The project has been completed. The monograph by Dr. Jörn Eiben has been published:

  • Jörn Eiben: Industriestädte und ihre Krisen. Wilhelmshaven und Wolfsburg in den 1970er und 1980er Jahren, Göttingen 2020.

Science Cities

By Prof. Martina Heßler

Science and cities are intertwined in many ways. Historically, cities have often been regarded as places of knowledge, exchange, and the creation of something new. A project (Habilitation Project) based at the Research Center of the Deutsches Museum, using the city of Munich as an example, investigated how the relationship between the city and science developed during the second half of the 20th century.

Literature:

  • Martina Heßler: Die kreative Stadt. Zur Neuerfindung eines Topos. Bielefeld 2007.

History of Visualization / Knowledge Communication

By Martina Heßler

Funded by the BMBF, 04/2005 – 06/2008

The role that images and visualizations play in natural sciences is obvious. A research project investigated visual thinking and visual communication in the natural sciences (project funded by the Federal Ministry of Education and Research, BMBF). Researchers from the University of Potsdam and the Humboldt University, Berlin, cooperated on this project.

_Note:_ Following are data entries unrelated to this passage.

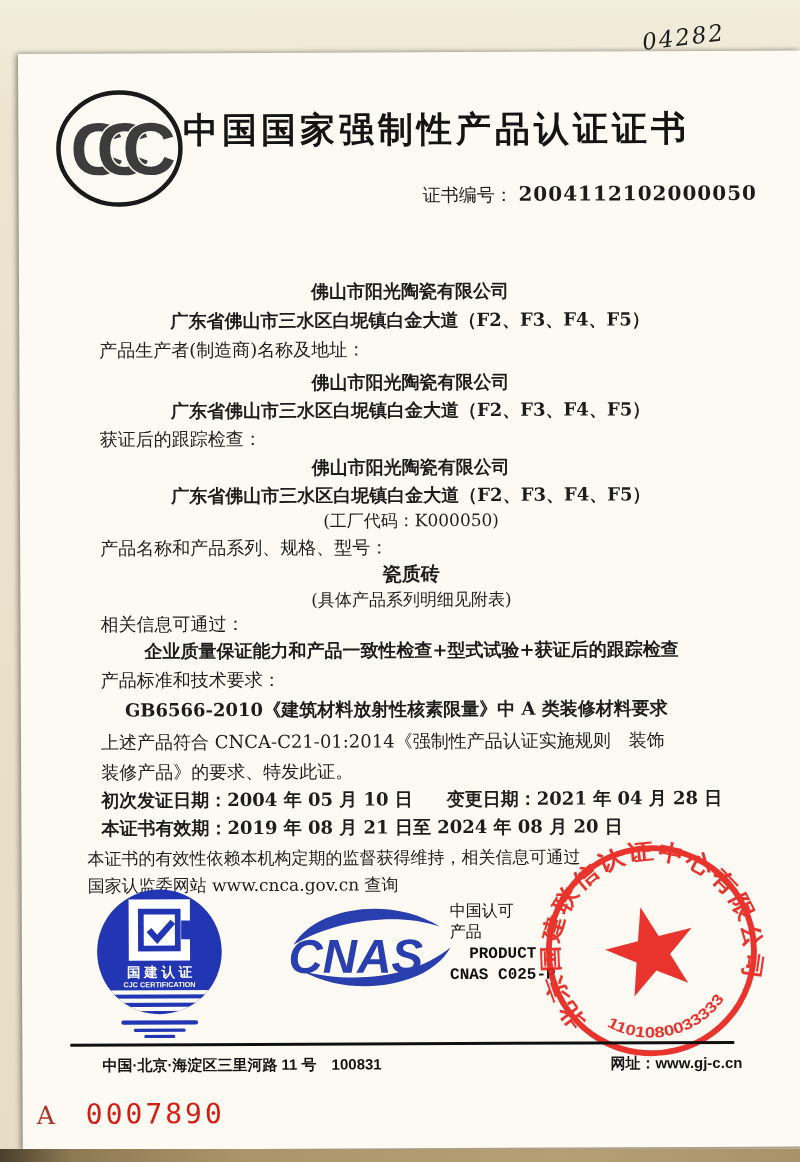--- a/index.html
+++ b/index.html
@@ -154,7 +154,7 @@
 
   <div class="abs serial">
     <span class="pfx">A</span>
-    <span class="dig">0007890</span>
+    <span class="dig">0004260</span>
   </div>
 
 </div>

History of Things / History of Design

By Martina Heßler

The history of technology is often regarded as having a natural affinity to objects and to materiality. Thus, various publications have investigated if and how the history of objects, design, and technology can be productively combined. One such question would be how things and design have shaped modern technical culture. In a research project, practices of discarding items and their counter-movements, such as specific forms of recycling design in the 1970s, were examined.

The History of the Factory

Gender, Space and Technology in the Factory. The “Rational” Design of Industrial Workplaces in Germany 1900-1970.

By Karsten Uhl

Project funded by DFG, 2008-2013

The project showed how rationalization and humanization of industrial work formed the core of 'rational' design of the factory at the beginning of the 20th century. Consequently, the usual periodization of the “end to the Fordist mode of production” in the mid-1970s must be called into question. The post-Fordist practices of labor, which researchers generally tended to locate after that time, can already be identified as elements of rationalization debates and practices in the period between WWI and WWII.

The project was carried out in cooperation with Prof. Dr. Mikael Hård at the Technical University of Darmstadt from 2008 to 2012 and funded by the Deutsche Forschungsgemeinschaft, DFG. In 2014, project team member Karsten Uhl published its main results in his professorial dissertation.